Monétisation des jours de RTT : Mode d’emploi pour les entreprises et les salariés

La réduction du temps de travail (RTT) fait partie intégrante de la gestion du temps de travail en France depuis plus de deux décennies. Mais la loi de finances rectificative du 16 août 2022 a profondément modifié le paysage, en ouvrant la possibilité pour les salariés de monétiser leurs jours de RTT non pris, et ce jusqu’à la fin de l’année 2025.

Cette réforme, pensée dans un contexte d’inflation et de tension sur le pouvoir d’achat, offre de nouveaux leviers de flexibilité aux entreprises et de revenus aux salariés. IG-Conseils vous propose un tour d’horizon exhaustif du dispositif, de ses conditions à ses avantages, en passant par ses limites pratiques et ses enjeux stratégiques.

Comprendre les RTT : Origines, fonctionnement et enjeux

Qu’est-ce que la RTT ?

La réduction du temps de travail (RTT) est un mécanisme mis en place pour compenser le temps de travail effectué au-delà des 35 heures hebdomadaires légales, sans pour autant rémunérer ces heures comme des heures supplémentaires. Concrètement, les salariés concernés bénéficient de journées ou demi-journées de repos supplémentaires, dont le nombre est fixé par accord collectif ou convention d’entreprise.

Les RTT s’adressent principalement :

  • Aux salariés dont le temps de travail effectif est compris entre 35 et 39 heures par semaine.
  • Aux salariés relevant d’un accord collectif instituant un dispositif de RTT.

Pourquoi la RTT ?

L’objectif de la RTT était double à l’origine :

  • Répartir le travail pour favoriser l’emploi.
  • Offrir une meilleure qualité de vie aux salariés en leur accordant plus de temps libre.

Mais dans la pratique, la gestion des jours de RTT est devenue un enjeu de flexibilité pour les entreprises et un levier de pouvoir d’achat pour les salariés.

■ ■ ■ ■

### Consignes
a. Selon l'extrait sur les RTT, dans quel double but la RTT a-t-elle été créée à l'origine ? Répondez en une à trois phrases.
b. Reproduisez, s'il vous plaît, le passage de l'extrait sur les RTT qui commence par « Qu’est-ce que la » et se poursuit jusqu'à « pour favoriser l’emploi. ».
Les lignes ci-après forment un matériau à part, sans lien avec l'extrait.

### Données fournies
■ ■ ■ ■

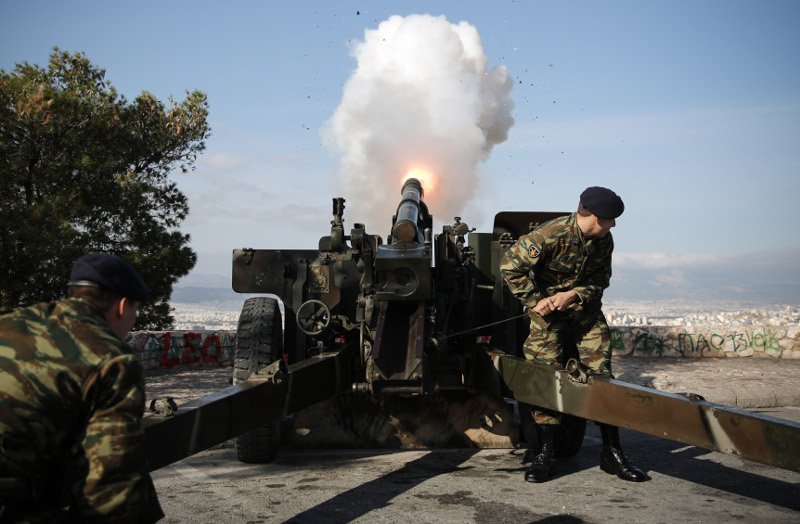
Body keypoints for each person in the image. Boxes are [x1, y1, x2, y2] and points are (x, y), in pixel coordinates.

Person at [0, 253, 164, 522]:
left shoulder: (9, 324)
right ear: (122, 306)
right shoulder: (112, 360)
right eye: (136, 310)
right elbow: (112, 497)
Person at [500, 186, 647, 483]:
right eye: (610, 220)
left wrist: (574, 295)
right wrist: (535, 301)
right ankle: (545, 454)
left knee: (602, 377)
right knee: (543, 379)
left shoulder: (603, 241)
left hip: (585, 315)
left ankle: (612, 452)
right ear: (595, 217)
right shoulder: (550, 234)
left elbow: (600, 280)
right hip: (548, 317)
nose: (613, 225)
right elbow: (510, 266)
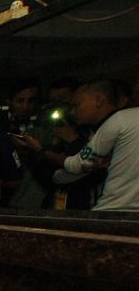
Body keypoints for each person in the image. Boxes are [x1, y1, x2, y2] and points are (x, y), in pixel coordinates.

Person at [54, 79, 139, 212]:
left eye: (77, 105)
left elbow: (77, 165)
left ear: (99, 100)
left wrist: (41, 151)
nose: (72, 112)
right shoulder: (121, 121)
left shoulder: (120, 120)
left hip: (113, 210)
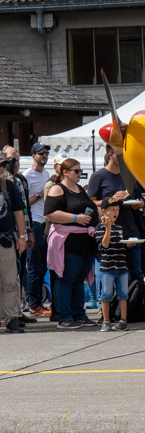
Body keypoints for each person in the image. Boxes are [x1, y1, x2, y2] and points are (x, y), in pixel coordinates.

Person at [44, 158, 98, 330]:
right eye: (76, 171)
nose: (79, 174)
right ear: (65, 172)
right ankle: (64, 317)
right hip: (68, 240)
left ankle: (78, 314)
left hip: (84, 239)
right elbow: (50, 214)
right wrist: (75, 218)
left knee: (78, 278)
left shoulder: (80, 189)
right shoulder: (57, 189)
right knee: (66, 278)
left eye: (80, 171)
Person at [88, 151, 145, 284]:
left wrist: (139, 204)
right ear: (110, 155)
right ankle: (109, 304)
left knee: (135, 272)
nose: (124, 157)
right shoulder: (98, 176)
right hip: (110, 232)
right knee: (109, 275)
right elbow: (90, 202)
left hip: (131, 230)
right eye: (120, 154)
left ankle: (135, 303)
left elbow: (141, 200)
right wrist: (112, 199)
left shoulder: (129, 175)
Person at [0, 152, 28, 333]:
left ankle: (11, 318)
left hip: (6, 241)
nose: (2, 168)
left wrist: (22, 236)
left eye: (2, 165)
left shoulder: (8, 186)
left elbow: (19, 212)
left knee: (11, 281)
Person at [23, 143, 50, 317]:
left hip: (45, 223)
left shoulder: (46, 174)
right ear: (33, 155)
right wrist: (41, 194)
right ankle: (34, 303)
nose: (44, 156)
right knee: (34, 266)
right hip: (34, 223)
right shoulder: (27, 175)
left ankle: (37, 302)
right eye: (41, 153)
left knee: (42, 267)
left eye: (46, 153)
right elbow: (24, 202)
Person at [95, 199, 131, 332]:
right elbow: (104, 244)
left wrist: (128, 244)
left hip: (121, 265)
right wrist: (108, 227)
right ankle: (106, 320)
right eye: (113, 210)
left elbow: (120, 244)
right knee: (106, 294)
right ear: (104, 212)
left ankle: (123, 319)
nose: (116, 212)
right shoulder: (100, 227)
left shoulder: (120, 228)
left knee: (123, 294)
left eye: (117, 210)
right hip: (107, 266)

■ ■ ■ ■

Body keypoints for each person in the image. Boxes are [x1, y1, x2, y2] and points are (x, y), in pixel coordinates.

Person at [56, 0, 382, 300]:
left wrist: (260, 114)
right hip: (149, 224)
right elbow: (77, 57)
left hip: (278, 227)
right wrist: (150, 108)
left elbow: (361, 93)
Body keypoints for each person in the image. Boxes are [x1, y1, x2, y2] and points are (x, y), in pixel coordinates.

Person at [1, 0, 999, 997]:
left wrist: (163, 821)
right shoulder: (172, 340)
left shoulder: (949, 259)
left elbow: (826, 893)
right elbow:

■ ■ ■ ■

### Résultats par tâche
a. À l'origine, la RTT visait à répartir le travail pour favoriser l'emploi. Elle devait aussi offrir aux salariés une meilleure qualité de vie en leur accordant plus de temps libre.

b.
Qu’est-ce que la RTT ?

La réduction du temps de travail (RTT) est un mécanisme mis en place pour compenser le temps de travail effectué au-delà des 35 heures hebdomadaires légales, sans pour autant rémunérer ces heures comme des heures supplémentaires. Concrètement, les salariés concernés bénéficient de journées ou demi-journées de repos supplémentaires, dont le nombre est fixé par accord collectif ou convention d’entreprise.

Les RTT s’adressent principalement :

  • Aux salariés dont le temps de travail effectif est compris entre 35 et 39 heures par semaine.
  • Aux salariés relevant d’un accord collectif instituant un dispositif de RTT.

Pourquoi la RTT ?

L’objectif de la RTT était double à l’origine :

  • Répartir le travail pour favoriser l’emploi.